Case 1: $\;f(x) \ge f(x')$
Then $\;|f(x)|\le f(x)-f(x')+|f(x')|\le M_f-f(x')+|f(x')|\;$ for every $x\;\; $ ($x'$ fixed)
So $\;M_{|f|}\le M_f-f(x')+|f(x')|$
and then $\;|f(x')|\ge M_{|f|}-M_f+f(x')\ge M_{|f|}-M_f+m_f\;$ for every $x'$
It follows that $\;m_{|f|}\ge M_{|f|}-M_f+m_f$
Case 2: $\;f(x) < f(x')$
Then $\;|f(x)|\le f(x')-f(x)+|f(x')|\le f(x')-m_f+|f(x')|\;$ for every $x\;\;$ ($x'$ fixed)

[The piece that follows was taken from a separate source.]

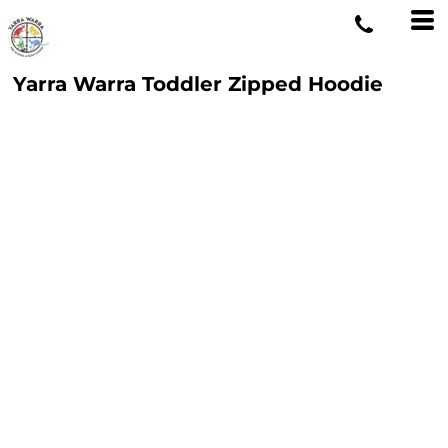
Yarra Warra Toddler Zipped Hoodie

So $\;M_{|f|}\le f(x')-m_f+|f(x')|$
and then $\;|f(x')|\ge M_{|f|}-f(x')+m_f\ge M_{|f|}-M_f+m_f\;$ for every $x'$
It follows that $\;m_{|f|}\ge M_{|f|}-M_f+m_f$
$(I)$ If $M_f \geq 0$ and $m_f \geq 0$ then $M_{|f|}=M_f$ and $m_{|f|}=m_f$. We have a equality.
$(II)$ If $M_f \geq 0$ but $m_f < 0$ then $M_{|f|}=M_f$ and $m_{|f|}\geq m_f$. In this case $M_{|f|}-m_{|f|} \leq M_f-m_f$.
$(III)$ If $M_f,~m_f<0$ note that $|m_f|=M_{|f|}$ and $|M_f|=m_{|f|}$. We get $M_{|f|}-m_{|f|}=|m_f|-|M_f|=-m_f-(-M_f)=M_f-m_f$.